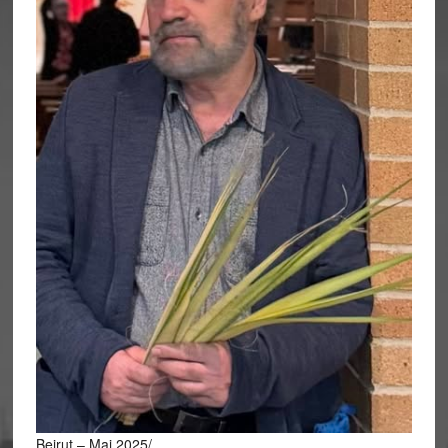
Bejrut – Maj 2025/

------------------------------------------------

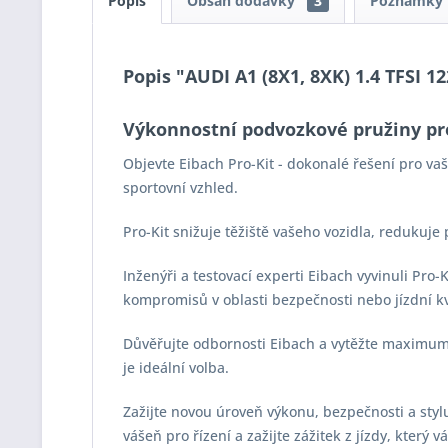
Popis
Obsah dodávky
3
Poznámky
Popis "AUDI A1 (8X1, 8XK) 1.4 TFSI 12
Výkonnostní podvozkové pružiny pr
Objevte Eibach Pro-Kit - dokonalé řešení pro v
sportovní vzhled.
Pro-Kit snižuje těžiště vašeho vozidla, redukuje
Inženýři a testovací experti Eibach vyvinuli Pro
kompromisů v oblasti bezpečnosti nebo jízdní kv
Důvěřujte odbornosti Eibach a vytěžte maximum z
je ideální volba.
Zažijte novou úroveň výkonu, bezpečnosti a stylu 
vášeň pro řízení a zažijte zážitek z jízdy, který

------------------------------------------------

§ WHAT IS REQUIRED:
Lines from the records above that hold "Eibach" are the ones to list.

§ RESPONSE:
Objevte Eibach Pro-Kit - dokonalé řešení pro v
Inženýři a testovací experti Eibach vyvinuli Pro
Důvěřujte odbornosti Eibach a vytěžte maximum z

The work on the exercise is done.